# Resources > Education Center >  >  Knowledge Base?

## Kaniaz

Just an idea I had floating around, but I think I'll post it - this forum seems to of had a burst of life, then died off very fast. Anyway, the idea I had was a sort of googlesque system - a knowledge base. If you've ever seen them, it's basically a database of questions, with anwsers. It's actually quite useful. e.g:

*Knowledge Base Question #1*

*Q:* What makes a dream a lucid dream?
*A:* A dream is classified as a Lucid Dream when you are aware you are dreaming. Control is not required.

*Keywords/Phrases:* what is a lucid dream

If a person had that kind of question, they could search for:

*what is a lucid dream* (or *lucid dream*, etc).

And that could come up.

Anyway, it would be alot of work for icedawg, obviously, but I'm sure there is an open source knowledge base software out there. An upside would be you could easily build up a nice FAQ-like system.

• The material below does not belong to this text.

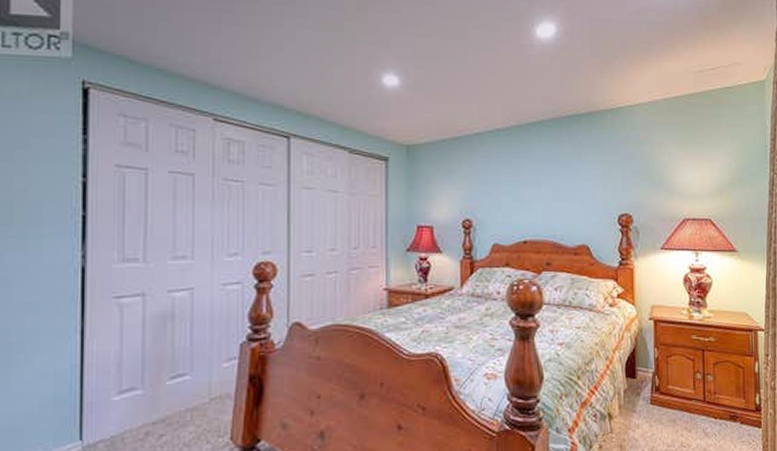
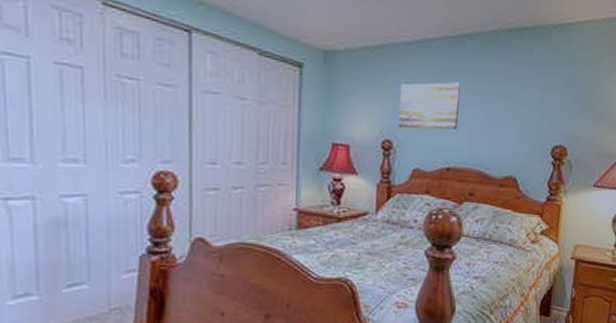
wall art: none [476,164,531,208] -> present [398,82,462,130]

Probably a system with alot of flaws, but I thought I'd post it anyway.

----------


## Demerzel

[EXAMPLE]

Good idea.

----------


## Demerzel

Lo. If it's OK with icedawg, I'd be happy to code this for the forum. I'm looking for something to do  :tongue2:

----------


## lord soth

lol, good idea. 

kanaiz, that limecat avatar is awesome!

----------